Researchers show how genetic modification of mouse strains complicate biomedical research interpretation

Investigators affiliated with VIB and UGent recently achieved great success with a study involving biomedical research on mouse models. The research group of Prof Peter Vandenabeele (VIB/UGent) recently used tangible examples to demonstrate how the side effects of genetic modification of mice can complicate the interpretation of biomedical research. The team developed a web tool that allows scientists to estimate the impact of this phenomenon more accurately. Their findings were recently published in the medical journal Immunity and received ample attention by a preview in Immunity and a comment in The Scientist.

Tom Vanden Berghe (VIB/UGent): "Our research will have a profound retro-active impact on the interpretation of a great deal of scientific research. In addition, it will also aid in explaining controversies in scientific literature surrounding certain disease models. Finally, in the long term, these results can contribute to an improved translation of findings from lab animals to humans."

Tests on mice are an important tool for research into diseases and drugs. By deactivating a specific gene in mouse strains, the investigators can study the effect of this gene on the development of a disease.

Translation from animals to humans
However, mouse models alone are not sufficient to reach irrefutable scientific conclusions. Clinical studies using human cells remain essential to validate the research results. These studies often produce different conclusions. An important reason for this is that the genetic modification of mouse strains not only changes the target gene, but also causes changes in the neighboring genes. Geneticists are familiar with this phenomenon, but it is sometimes overlooked.

Comparative analysis of mouse strains
In order to clarify this problem, the research group of Prof Peter Vandenabeele (VIB/UGent) performed a comparative analysis on the genetic information from various mouse strains.

Peter Vandenabeele (VIB/UGent): "Our bioinformatics analysis revealed that each mouse strain contains approximately one thousand genes that result in an abnormal protein. About a hundred of these could actually be attributed to a functional defect. In the first generation of a genetically modified mouse strain, the so-called recombinant congenic mice, we almost always see various other defective genes close to the inactivated gene. This means that in certain cases, researchers cannot be certain whether the inactivated gene, or the dysfunctional neighboring genes (or a combination of both) is/are responsible for the observed effect."
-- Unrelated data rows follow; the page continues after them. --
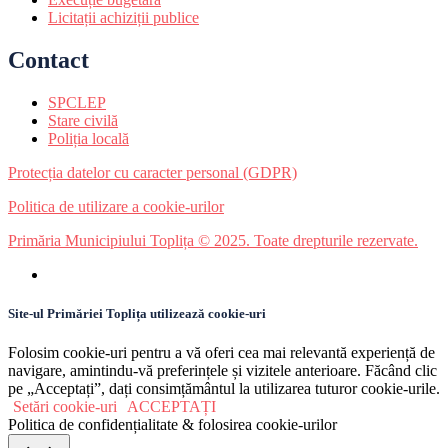
Licitații achiziții publice
Contact
SPCLEP
Stare civilă
Poliția locală
Protecția datelor cu caracter personal (GDPR)
Politica de utilizare a cookie-urilor
Primăria Municipiului Toplița © 2025. Toate drepturile rezervate.
Site-ul Primăriei Toplița utilizează cookie-uri
Folosim cookie-uri pentru a vă oferi cea mai relevantă experiență de
navigare, amintindu-vă preferințele și vizitele anterioare. Făcând clic
pe „Acceptați”, dați consimțământul la utilizarea tuturor cookie-urile.
Setări cookie-uri
ACCEPTAȚI
Politica de confidențialitate & folosirea cookie-urilor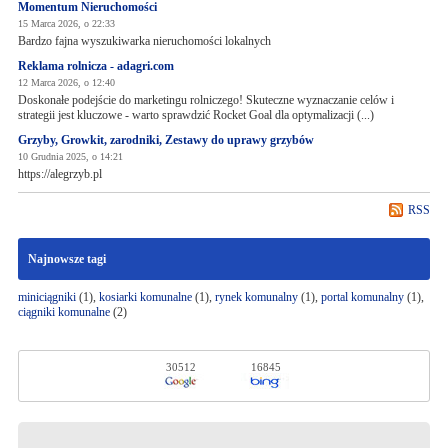
Momentum Nieruchomości
15 Marca 2026, o 22:33
Bardzo fajna wyszukiwarka nieruchomości lokalnych
Reklama rolnicza - adagri.com
12 Marca 2026, o 12:40
Doskonałe podejście do marketingu rolniczego! Skuteczne wyznaczanie celów i
strategii jest kluczowe - warto sprawdzić Rocket Goal dla optymalizacji (...)
Grzyby, Growkit, zarodniki, Zestawy do uprawy grzybów
10 Grudnia 2025, o 14:21
https://alegrzyb.pl
RSS
Najnowsze tagi
miniciągniki
(1),
kosiarki komunalne
(1),
rynek komunalny
(1),
portal komunalny
(1),
ciągniki komunalne
(2)
30512
16845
Online tool to support biomedical research
Post-doctoral researcher Tom Vanden Berghe supported this supposition with several tangible examples. In this way, he illustrated how this strongly underestimated problem in fundamental scientific research can result in false positives and premature conclusions.

Tom Vanden Berghe then worked with bio-informaticists Liesbet Martens and Paco Hulpiau to develop a web tool that helps researchers to estimate the impact of this phenomenon correctly. The tool gives researchers insight into the possible abnormalities and the potential effect of these on their research results. Tak Wah Mak, a top-scientist from Ontario Cancer Institute, concludes his preview on Vanden Berghe's article as follows "The wake-up call represented by this Immunity article on the importance of the passenger genome therefore does a great public service to the research community involved in the analysis and generation of gene targeted mice."